MATERIAL FOR THIS TASK: Begin
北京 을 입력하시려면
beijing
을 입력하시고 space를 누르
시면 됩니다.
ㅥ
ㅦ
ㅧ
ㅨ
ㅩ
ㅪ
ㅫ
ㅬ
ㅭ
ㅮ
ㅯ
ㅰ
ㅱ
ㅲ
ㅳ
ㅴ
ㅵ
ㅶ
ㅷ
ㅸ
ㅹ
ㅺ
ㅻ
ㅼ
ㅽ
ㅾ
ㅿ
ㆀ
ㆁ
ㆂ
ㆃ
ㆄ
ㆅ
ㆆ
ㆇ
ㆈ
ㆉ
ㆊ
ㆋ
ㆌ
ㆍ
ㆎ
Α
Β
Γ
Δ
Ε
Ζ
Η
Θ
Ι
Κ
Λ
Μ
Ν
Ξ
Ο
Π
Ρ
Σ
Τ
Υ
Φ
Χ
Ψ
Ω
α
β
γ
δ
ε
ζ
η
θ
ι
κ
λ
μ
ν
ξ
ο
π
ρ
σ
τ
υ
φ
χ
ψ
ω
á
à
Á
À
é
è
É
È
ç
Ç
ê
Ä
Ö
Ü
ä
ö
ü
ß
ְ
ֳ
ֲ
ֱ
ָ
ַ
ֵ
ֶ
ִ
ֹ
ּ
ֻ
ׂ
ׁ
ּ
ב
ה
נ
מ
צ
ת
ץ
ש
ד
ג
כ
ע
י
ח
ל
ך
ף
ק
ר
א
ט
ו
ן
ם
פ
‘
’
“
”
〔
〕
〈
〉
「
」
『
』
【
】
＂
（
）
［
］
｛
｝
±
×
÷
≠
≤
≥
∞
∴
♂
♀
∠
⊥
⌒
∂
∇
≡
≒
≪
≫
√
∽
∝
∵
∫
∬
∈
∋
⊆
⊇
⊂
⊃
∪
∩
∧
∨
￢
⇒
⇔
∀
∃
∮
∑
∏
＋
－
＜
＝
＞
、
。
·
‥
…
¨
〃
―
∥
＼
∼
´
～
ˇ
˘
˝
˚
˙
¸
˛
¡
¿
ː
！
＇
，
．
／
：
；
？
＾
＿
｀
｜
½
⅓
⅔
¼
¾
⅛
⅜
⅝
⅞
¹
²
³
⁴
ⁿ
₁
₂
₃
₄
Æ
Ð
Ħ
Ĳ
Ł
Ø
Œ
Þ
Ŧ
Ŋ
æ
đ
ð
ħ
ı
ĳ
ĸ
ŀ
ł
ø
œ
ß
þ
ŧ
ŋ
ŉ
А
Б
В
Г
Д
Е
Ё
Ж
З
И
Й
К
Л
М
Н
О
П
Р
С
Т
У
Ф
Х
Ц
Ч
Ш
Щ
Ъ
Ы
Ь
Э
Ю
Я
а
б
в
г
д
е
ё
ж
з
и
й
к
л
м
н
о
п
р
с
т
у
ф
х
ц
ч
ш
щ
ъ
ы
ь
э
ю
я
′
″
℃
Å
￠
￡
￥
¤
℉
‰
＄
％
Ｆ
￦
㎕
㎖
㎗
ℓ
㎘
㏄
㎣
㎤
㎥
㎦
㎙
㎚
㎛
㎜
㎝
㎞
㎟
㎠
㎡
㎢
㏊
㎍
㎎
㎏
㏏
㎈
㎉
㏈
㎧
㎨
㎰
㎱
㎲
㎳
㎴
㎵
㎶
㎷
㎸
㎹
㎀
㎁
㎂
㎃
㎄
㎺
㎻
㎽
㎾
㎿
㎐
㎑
MATERIAL FOR THIS TASK: End
→ WORK TO COMPLETE
Copy the text of the data items above word for word, keeping every line and character in its original order.

→ RESULT
北京 을 입력하시려면
beijing
을 입력하시고 space를 누르
시면 됩니다.
ㅥ
ㅦ
ㅧ
ㅨ
ㅩ
ㅪ
ㅫ
ㅬ
ㅭ
ㅮ
ㅯ
ㅰ
ㅱ
ㅲ
ㅳ
ㅴ
ㅵ
ㅶ
ㅷ
ㅸ
ㅹ
ㅺ
ㅻ
ㅼ
ㅽ
ㅾ
ㅿ
ㆀ
ㆁ
ㆂ
ㆃ
ㆄ
ㆅ
ㆆ
ㆇ
ㆈ
ㆉ
ㆊ
ㆋ
ㆌ
ㆍ
ㆎ
Α
Β
Γ
Δ
Ε
Ζ
Η
Θ
Ι
Κ
Λ
Μ
Ν
Ξ
Ο
Π
Ρ
Σ
Τ
Υ
Φ
Χ
Ψ
Ω
α
β
γ
δ
ε
ζ
η
θ
ι
κ
λ
μ
ν
ξ
ο
π
ρ
σ
τ
υ
φ
χ
ψ
ω
á
à
Á
À
é
è
É
È
ç
Ç
ê
Ä
Ö
Ü
ä
ö
ü
ß
ְ
ֳ
ֲ
ֱ
ָ
ַ
ֵ
ֶ
ִ
ֹ
ּ
ֻ
ׂ
ׁ
ּ
ב
ה
נ
מ
צ
ת
ץ
ש
ד
ג
כ
ע
י
ח
ל
ך
ף
ק
ר
א
ט
ו
ן
ם
פ
‘
’
“
”
〔
〕
〈
〉
「
」
『
』
【
】
＂
（
）
［
］
｛
｝
±
×
÷
≠
≤
≥
∞
∴
♂
♀
∠
⊥
⌒
∂
∇
≡
≒
≪
≫
√
∽
∝
∵
∫
∬
∈
∋
⊆
⊇
⊂
⊃
∪
∩
∧
∨
￢
⇒
⇔
∀
∃
∮
∑
∏
＋
－
＜
＝
＞
、
。
·
‥
…
¨
〃
―
∥
＼
∼
´
～
ˇ
˘
˝
˚
˙
¸
˛
¡
¿
ː
！
＇
，
．
／
：
；
？
＾
＿
｀
｜
½
⅓
⅔
¼
¾
⅛
⅜
⅝
⅞
¹
²
³
⁴
ⁿ
₁
₂
₃
₄
Æ
Ð
Ħ
Ĳ
Ł
Ø
Œ
Þ
Ŧ
Ŋ
æ
đ
ð
ħ
ı
ĳ
ĸ
ŀ
ł
ø
œ
ß
þ
ŧ
ŋ
ŉ
А
Б
В
Г
Д
Е
Ё
Ж
З
И
Й
К
Л
М
Н
О
П
Р
С
Т
У
Ф
Х
Ц
Ч
Ш
Щ
Ъ
Ы
Ь
Э
Ю
Я
а
б
в
г
д
е
ё
ж
з
и
й
к
л
м
н
о
п
р
с
т
у
ф
х
ц
ч
ш
щ
ъ
ы
ь
э
ю
я
′
″
℃
Å
￠
￡
￥
¤
℉
‰
＄
％
Ｆ
￦
㎕
㎖
㎗
ℓ
㎘
㏄
㎣
㎤
㎥
㎦
㎙
㎚
㎛
㎜
㎝
㎞
㎟
㎠
㎡
㎢
㏊
㎍
㎎
㎏
㏏
㎈
㎉
㏈
㎧
㎨
㎰
㎱
㎲
㎳
㎴
㎵
㎶
㎷
㎸
㎹
㎀
㎁
㎂
㎃
㎄
㎺
㎻
㎽
㎾
㎿
㎐
㎑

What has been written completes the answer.